Local April 15, 2024 | 8:10 am

Efforts to resolve controversial legislation on National Intelligence Directorate

The commission appointed by President Luis Abinader to facilitate consensus on the contentious Law 1-24, which establishes the National Intelligence Directorate (DNI), remains committed to bridging the gap between the Government and various sectors of society that have voiced concerns about the legislation.

Persio Maldonado Sánchez, coordinator of the commission, reported over the weekend that efforts are ongoing to foster a robust consensus regarding the law in question. He emphasized that dialogue is essential to address concerns raised about certain aspects of the legislation, which are perceived to violate the Dominican Constitution and contradict rulings issued by the Constitutional Court (TC).

Speaking on the television program “Synthesis” hosted by Michael Hazim, Maldonado Sánchez highlighted the objective of integrating Law 1-24 into the Dominican Republic’s Constitution through constructive dialogue with representatives from the Government and various societal sectors that have publicly opposed the law.

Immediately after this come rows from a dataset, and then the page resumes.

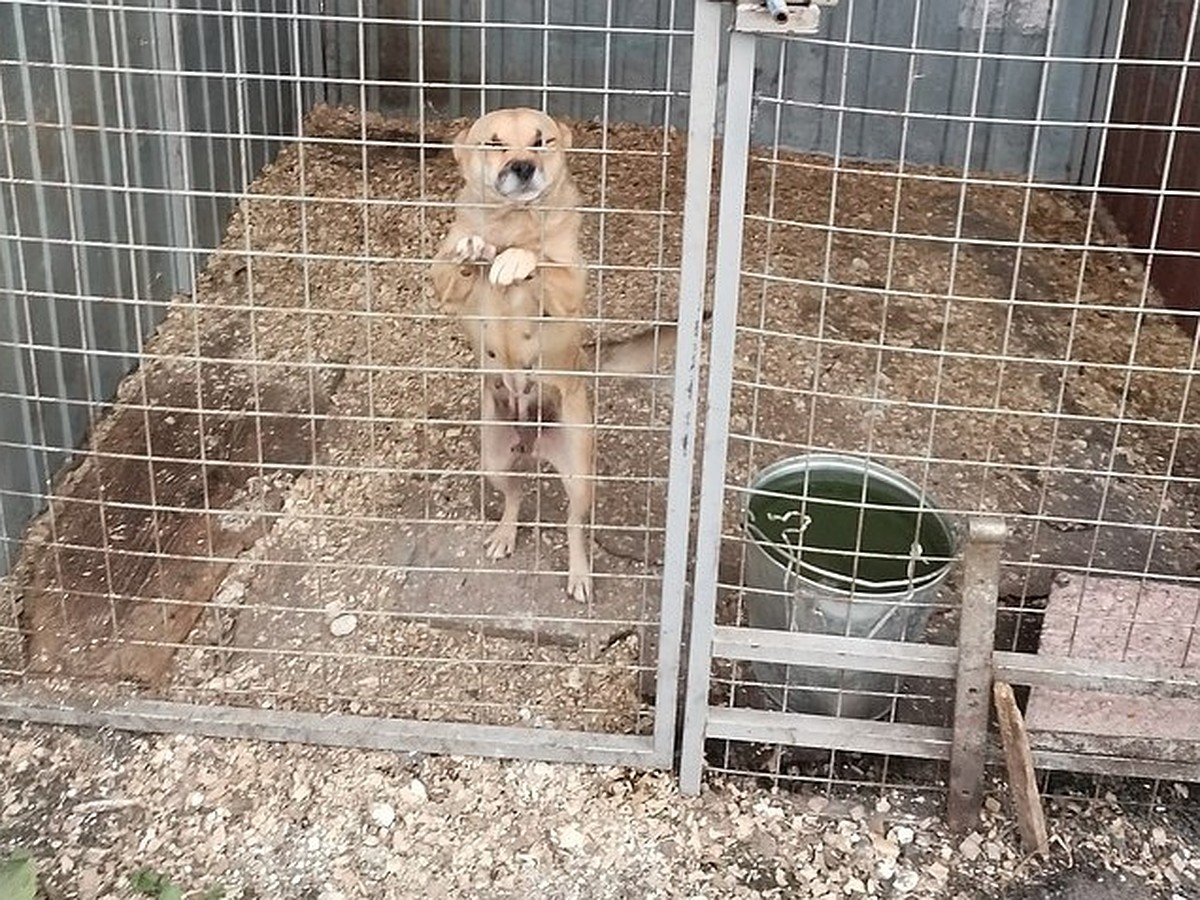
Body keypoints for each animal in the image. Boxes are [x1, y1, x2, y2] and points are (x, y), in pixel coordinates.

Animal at [432, 107, 676, 607]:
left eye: (541, 141)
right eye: (494, 143)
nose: (524, 167)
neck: (513, 220)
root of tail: (533, 442)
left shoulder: (569, 286)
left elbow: (542, 260)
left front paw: (515, 260)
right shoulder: (440, 282)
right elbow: (456, 260)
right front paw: (477, 250)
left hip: (580, 476)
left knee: (574, 525)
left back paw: (580, 574)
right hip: (494, 460)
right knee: (515, 496)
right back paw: (505, 534)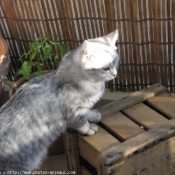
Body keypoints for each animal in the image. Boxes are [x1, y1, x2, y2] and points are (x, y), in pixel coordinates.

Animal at [0, 30, 119, 174]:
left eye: (116, 63)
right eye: (106, 68)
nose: (115, 74)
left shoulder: (82, 108)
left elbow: (87, 112)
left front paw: (94, 115)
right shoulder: (72, 114)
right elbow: (82, 123)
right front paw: (90, 128)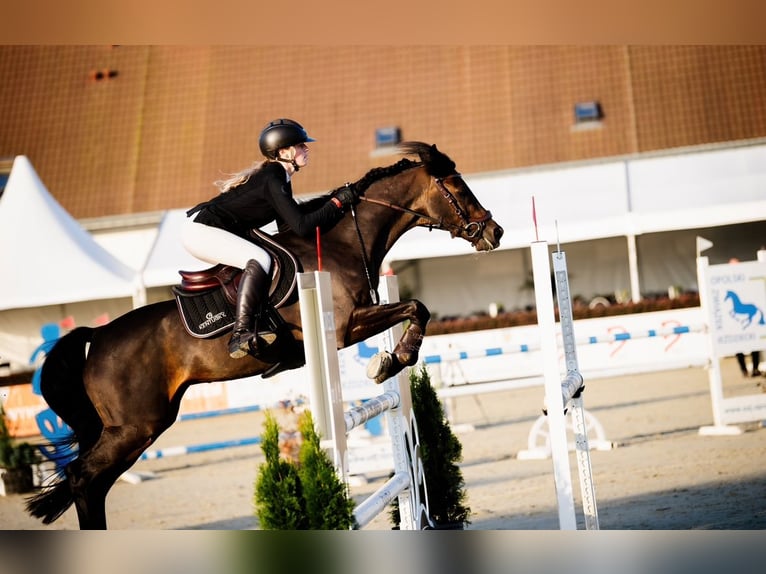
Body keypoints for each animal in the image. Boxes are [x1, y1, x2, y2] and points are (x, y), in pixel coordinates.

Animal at [25, 143, 504, 532]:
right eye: (458, 188)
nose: (494, 232)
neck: (342, 244)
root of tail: (97, 336)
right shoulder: (345, 327)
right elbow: (416, 308)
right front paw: (390, 360)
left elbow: (415, 310)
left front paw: (389, 359)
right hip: (135, 425)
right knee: (83, 478)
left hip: (142, 426)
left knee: (92, 482)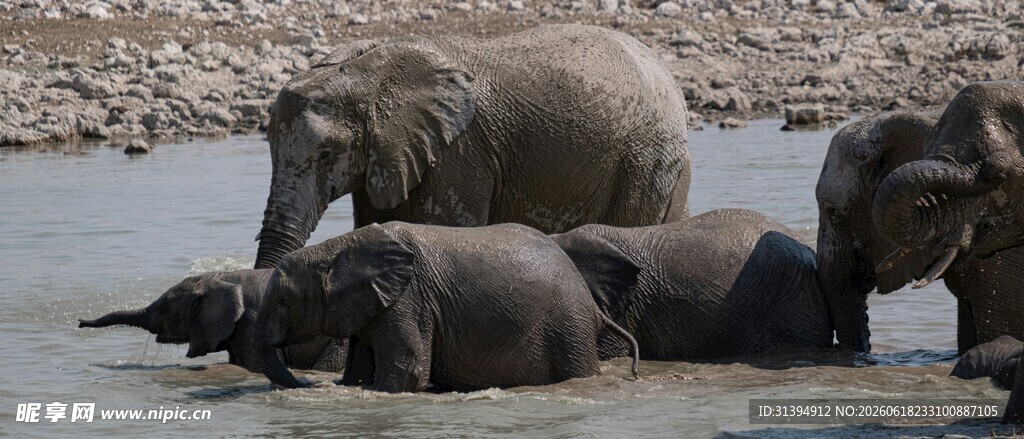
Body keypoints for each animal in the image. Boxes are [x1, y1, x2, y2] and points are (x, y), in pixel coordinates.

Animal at [255, 222, 640, 392]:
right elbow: (359, 369)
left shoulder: (409, 299)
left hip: (569, 327)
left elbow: (408, 370)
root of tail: (592, 305)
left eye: (285, 301)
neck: (338, 246)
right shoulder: (373, 306)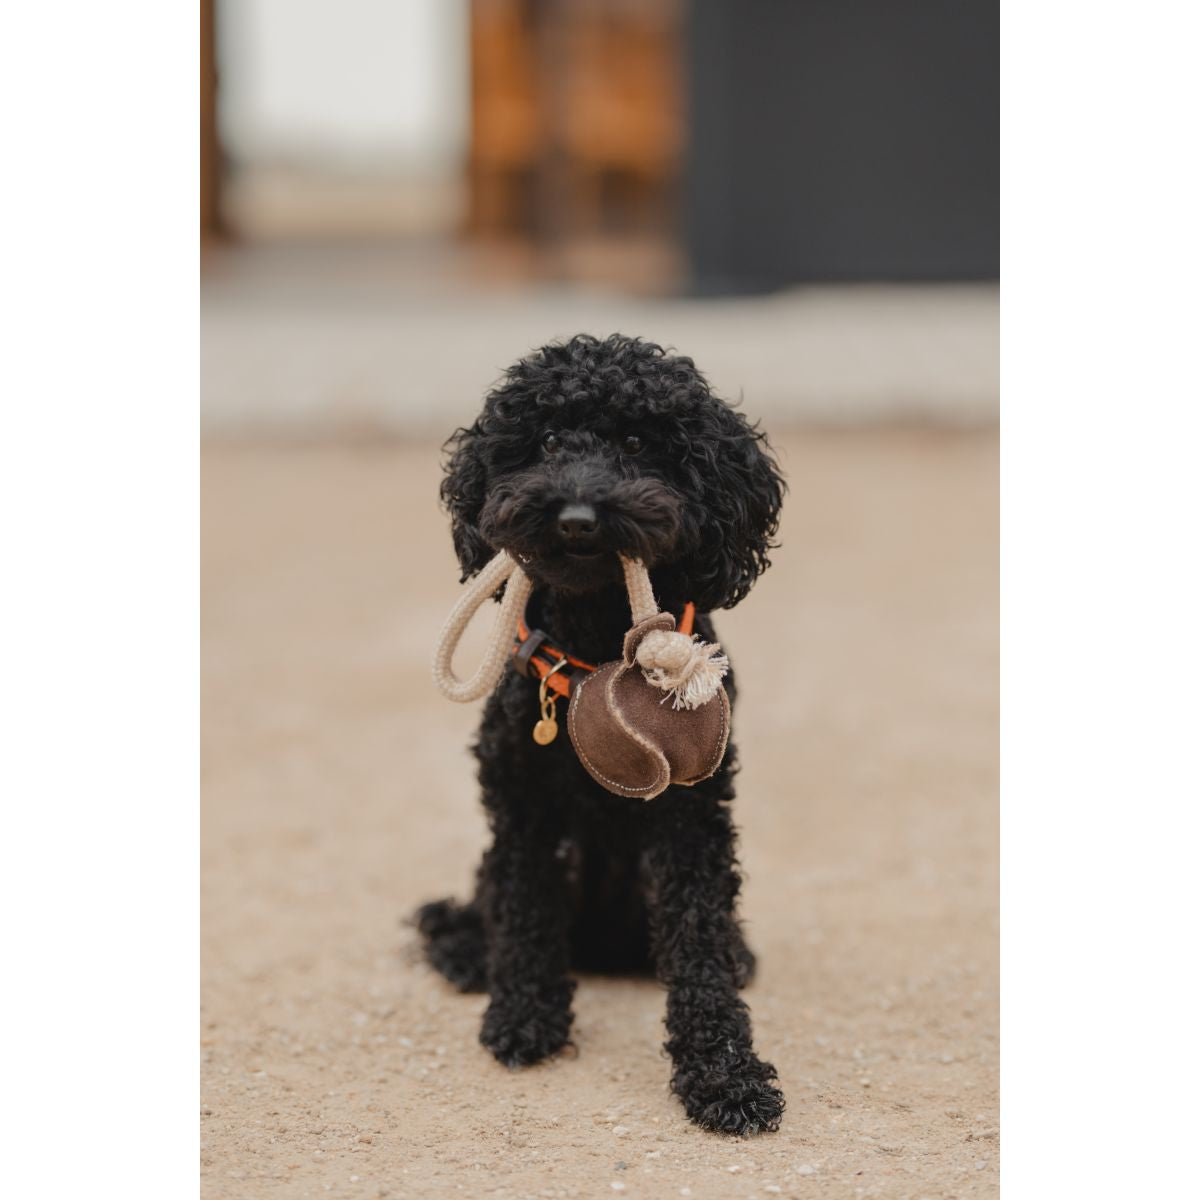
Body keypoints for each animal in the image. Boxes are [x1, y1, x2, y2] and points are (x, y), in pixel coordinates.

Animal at [415, 336, 787, 1132]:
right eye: (550, 440)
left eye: (641, 444)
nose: (579, 517)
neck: (594, 638)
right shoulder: (523, 810)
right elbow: (524, 911)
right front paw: (524, 1018)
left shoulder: (692, 822)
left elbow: (701, 949)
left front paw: (726, 1076)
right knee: (487, 901)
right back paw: (465, 950)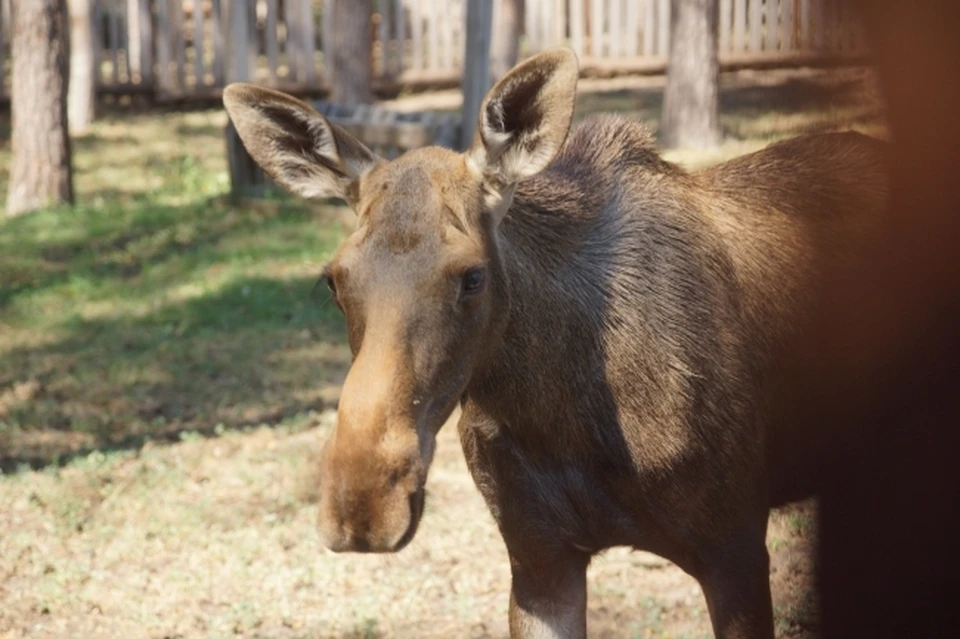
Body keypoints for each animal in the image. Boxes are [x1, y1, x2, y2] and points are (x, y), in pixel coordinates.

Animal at [221, 47, 888, 636]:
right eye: (333, 280)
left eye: (472, 275)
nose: (362, 502)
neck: (564, 415)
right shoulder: (539, 559)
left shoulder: (736, 546)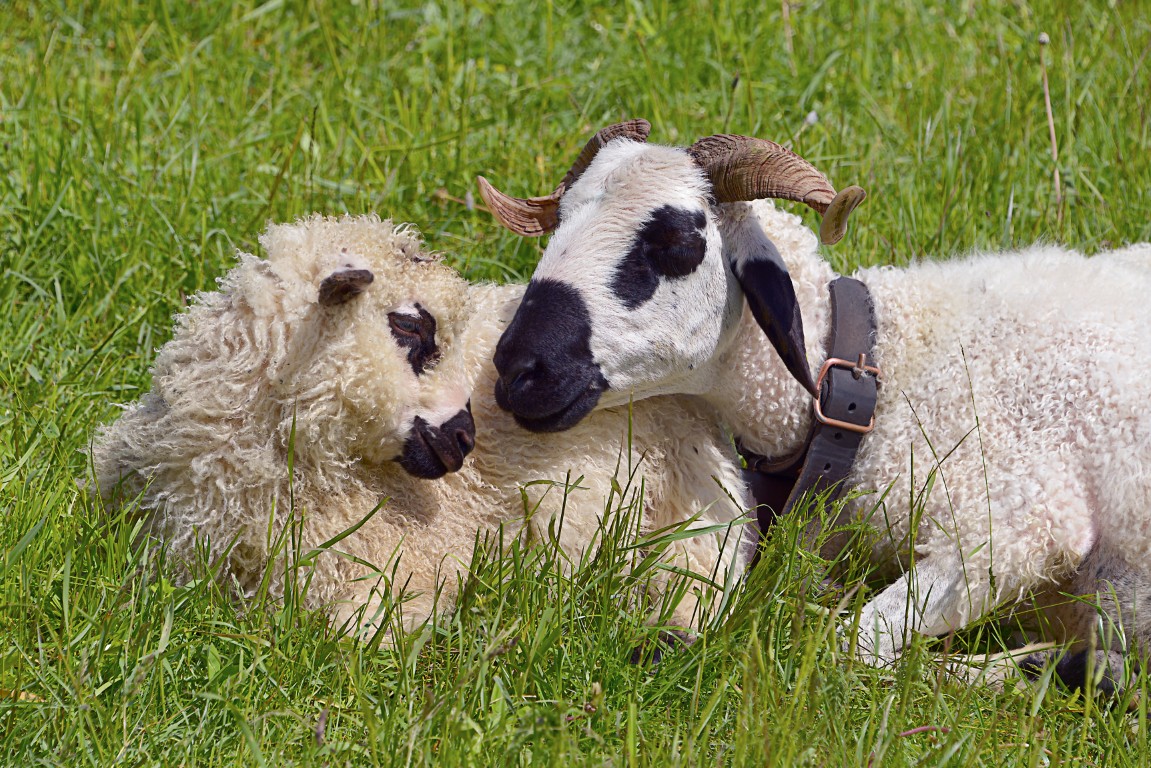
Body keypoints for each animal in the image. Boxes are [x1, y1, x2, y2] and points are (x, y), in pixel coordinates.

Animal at [477, 121, 1151, 689]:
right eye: (561, 220)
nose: (517, 369)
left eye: (677, 240)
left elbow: (843, 644)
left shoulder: (1019, 525)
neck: (883, 372)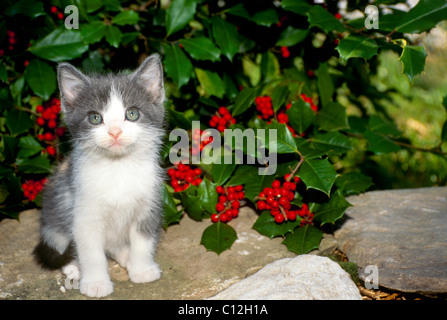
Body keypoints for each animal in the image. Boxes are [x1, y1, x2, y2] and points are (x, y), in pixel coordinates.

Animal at [32, 54, 166, 298]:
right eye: (95, 118)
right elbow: (90, 250)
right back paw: (74, 267)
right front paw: (95, 282)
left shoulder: (149, 203)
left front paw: (142, 269)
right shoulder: (83, 210)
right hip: (55, 214)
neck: (118, 168)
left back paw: (125, 256)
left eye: (132, 114)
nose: (115, 132)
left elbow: (143, 239)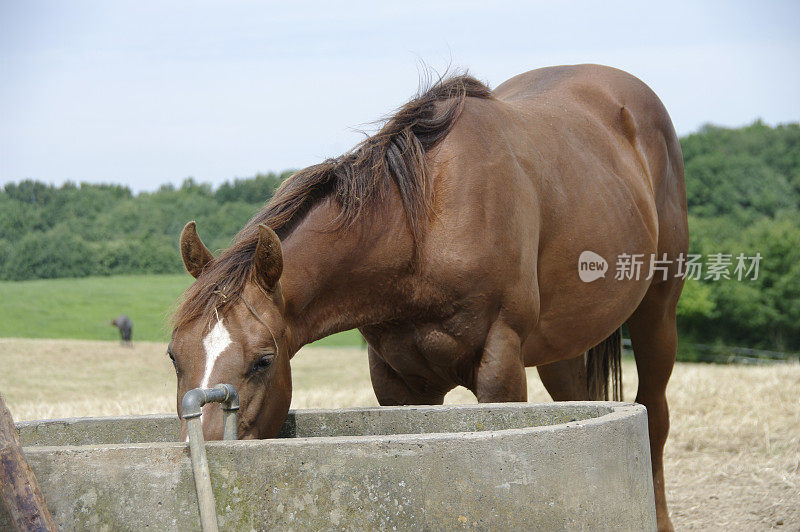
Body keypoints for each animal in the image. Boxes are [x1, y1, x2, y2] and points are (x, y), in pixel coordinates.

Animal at [169, 64, 688, 528]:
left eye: (263, 360)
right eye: (175, 356)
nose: (205, 449)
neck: (423, 229)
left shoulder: (500, 362)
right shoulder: (398, 380)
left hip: (657, 313)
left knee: (656, 417)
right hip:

“The dialogue is progressing with input from government representatives and diverse societal sectors that have expressed reservations about the law,” Maldonado Sánchez stated. He mentioned that legal experts are working to reconcile differing perspectives on the law’s content.

Maldonado Sánchez noted President Abinader’s expressed commitment to implementing decisions reached by consensus within the commission. However, he warned that failure to achieve consensus could result in continued societal opposition to the law.

“If consensus remains elusive, each sector will respond accordingly—we will protest, denounce, and take action against the law,” emphasized Maldonado Sánchez, who also serves as president of the newspaper El Nuevo Diario.

He underscored that President Abinader, given his democratic principles, should strive to avoid leaving a controversial law as part of his administration’s legacy.

“President Abinader would make a grave mistake to associate his administration with such a law. He does not deserve such a stain on his legacy,” remarked Maldonado Sánchez, highlighting the president’s opportunity to refine the legislation to establish a robust intelligence framework befitting a modern state.

“The government is earnestly working towards this goal,” he concluded.